1. 加载数据:
records =load './Desktop/data.txt' using PigStorage as (year:int,temperature:int, quality:int);
2. 查看数据:
dump records;
3. 根据 quality 字段对 records 数据进行分组:
grouped_records =group records by quality;
4. 对分组数据进行统计 , 查看每种质量的天气数据:
count_records =foreach grouped_records generate group,COUNT($1);
如果出现下面的错误:
ERROR org.apache.pig.tools.grunt.Grunt - ERROR 1070: Could not resolve count using imports: [, org.apache.pig.builtin., org.apache.pig.impl.builtin.]

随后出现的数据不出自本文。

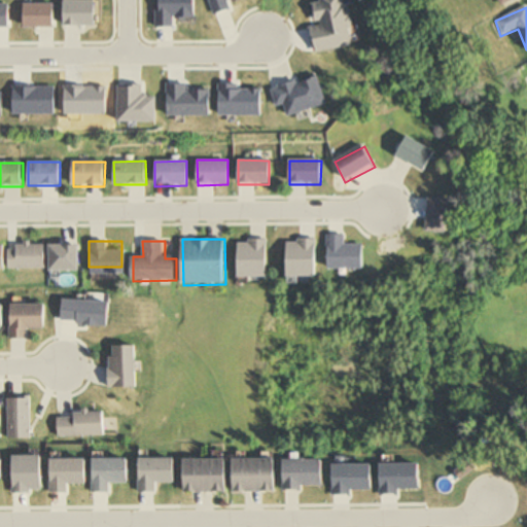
[(50,243),(50,267),(75,267),(75,242),(50,243)]
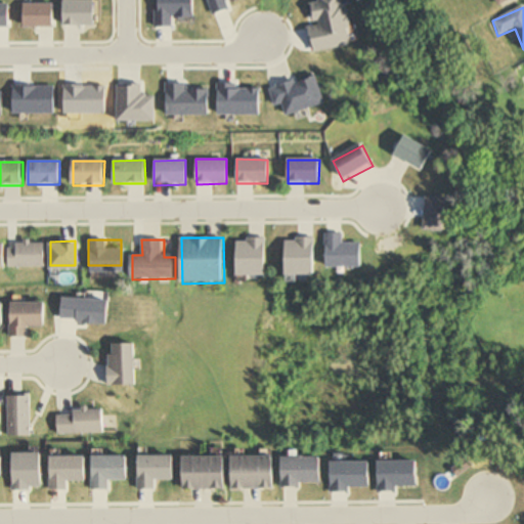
[(7,242),(7,266),(45,265),(44,242),(7,242)]
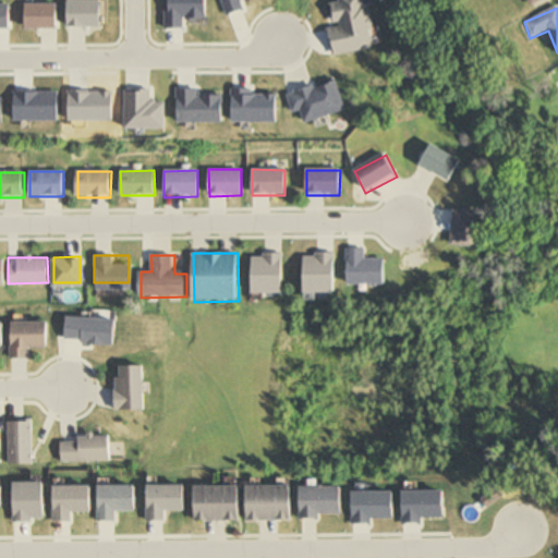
[(11,322),(10,359),(29,360),(29,348),(49,349),(49,323),(11,322)]
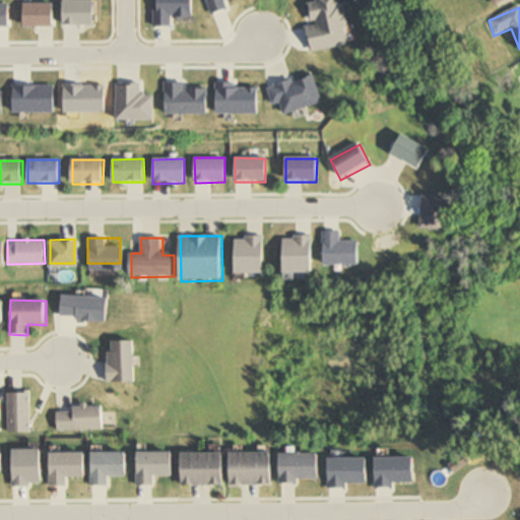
[(111,384),(137,384),(137,341),(111,341),(111,384)]
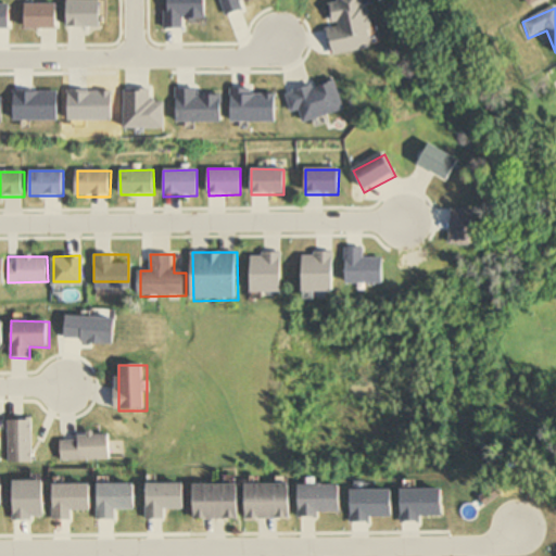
[(111,460),(111,438),(61,438),(61,460),(111,460)]
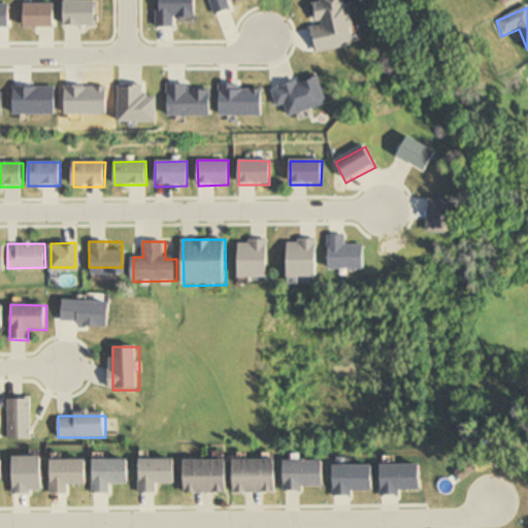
[(185,492),(228,492),(228,460),(185,460),(185,492)]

一般都是因为使用的函数的大小写问题,如上面的 COUNT
join 的使用:
1. 记载另一个关系:
temp_records =load './Desktop/data-1.txt' using PigStorage as (year:int,temperature:int);
2. 将 temp_records 关系与 recirds 连接:
join_records =join records by year, temp_records by year;
3. 查看数据:
dump join_records;
按照 records 的 year 列进行排序 , 默认情况下为升序:
order_records =order records by year;
降序排序:
order_records =order records by year desc;
存储数据到自己的目录下:
store records into './Desktop/result';
查看存储的数据:
cat ./Desktop/result;
看数据的交集:
cross_records =cross records,temp_records;
去除重复的行:
distinct_records =distinct temp_records;
pig 的数据加载都不是第一时间的,在使用 dump 命令的时候,才进行数据的加载
foreach 的使用:
foreach_records =foreach records generate $0;
SUM 的使用:
1. 按照年份分组数据:
grouped_records =group temp_records by year;
2. 计算每个年份温度的总和:
sum_records =foreach grouped_records generate group,SUM(temp_records.temperature);
将 bag 包展开,具体应用还不清楚:
flatten_records =foreach grouped_records generate group,flatten(temp_records);
limit 应用:
limit_records =limit records 10;
union 应用:
union_records =union records,temp_records;
1.load data:
records =load './Desktop/data-2.txt' using PigStorage as(name:chararray,age:int,sex:int);
2. 对数据按性别进行分组 :
temp_records =group records by sex;
3.AVG 平均函数的树用:
avg_records =foreach temp_records generate group,AVG(records.age);
4.CONCAT 连接函数的使用:
concat_records =foreach records generate CONCAT('001-',name);
注意连接操作不能对 int 行使用
5.COUNT 函数的使用:
count_records =foreach temp_records generate group,COUNT(records);
6.MAX 函数的使用:
max_records =foreach temp_records generate group,MAX(records.age);
7.MIN 函数的使用:
min_records =foreach temp_records generate group,MIN(records.age);
8.SIZE 函数统计字母的个数:
size_records =foreach records generate SIZE(name);
9.SUM 求和函数的使用:
sum_records =foreach temp_records generate group,SUM(records.age);
10.TOKENIZE 分割函数的使用:
t_records =load './Desktop/data-3.txt' as(str:chararray);
tokenize_records =foreach t_records generate TOKENIZE(str);